シリア北部のアレッポで、ジャーナリスト・山本美香さんが亡くなった。志の高い、本物のジャーナリストの死に、ただ虚しく天を仰ぎ見る。

彼女の存在は、独立系通信社ジャパンプレスの佐藤和孝氏と共に、戦時下のバグダッドからイラク戦争の状況を生々しく伝えた時から知られるようになった。

あのバグダッドからの報道。食い入るように観た。大手の報道機関が腰を引いて行かせなない戦場。情報が少ない中、現地から届く映像、音、光、兵士や市民の表情。特に、彼女の報道は戦争や紛争の中にいる女性や子どもたちの姿だった。

イラク戦争の開戦から半年。私も中東に入った。イスラエル、エルサレム、パレスチナ。私はこの戦争や紛争が「宗教」に起因していると考えていたし、今もそう考えている。

ジャーナリストではないが、宗教者として、一人の仏教徒として、聖書を片手に、イスラエルを回った。

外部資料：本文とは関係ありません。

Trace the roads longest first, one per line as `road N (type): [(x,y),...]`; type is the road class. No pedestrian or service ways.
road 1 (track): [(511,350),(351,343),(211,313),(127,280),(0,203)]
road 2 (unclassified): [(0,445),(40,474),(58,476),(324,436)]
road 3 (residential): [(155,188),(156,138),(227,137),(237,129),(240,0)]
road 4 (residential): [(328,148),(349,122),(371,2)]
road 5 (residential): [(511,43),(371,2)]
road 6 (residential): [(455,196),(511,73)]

ゴラン高原に車を走らせ、レバノン、シリア、ヨルダンの国境を見上げた。シリアの軍事ヘリコプターが絶え間なく旋回していた。

イラク戦争に大義などなかった。
ただ、米国同時多発テロを引き金として、米国の極端な保守勢力、つまり新保守主義勢力、さらにキリスト教右派勢力が、「中東」の新基軸を強引に創り上げようとしていた。政治家、狂信者、強欲な投資家やビジネスマンたちの思惑は見事に合致した。こうして、イラクや中東は今に至っているし、今なお彼らの「目的」の途上や過程の中にある。私には、イラク戦争以降、中東政策は、明確な一つの目的に従って進められていると思えてならない。

恐ろしいことであり、あってはならないことだった。現在のシリアの混迷も、その裏側に大国の思惑がある。イスラエルは、米国や英国、国連を通じて、「目的」に近づくための強力な活動をしている。ロシアや中国も、アサド後を睨んで対峙し、包囲網が狭められていることを肌で感じているイランも動きを活発化させている。

こうしてシリア国内は全ての市街地が血で血を洗う場所となってしまった。反政府軍はゲリラ戦を開始し、市民の中に混じり、市街地を拠点とし、追い詰められた政府軍は兵士か市民か判別できなくなった状況の中で、無差別に攻撃を繰り返している。何度も何度も、あらゆる戦場で繰り返されてきたことが、また起こっているのだと思う。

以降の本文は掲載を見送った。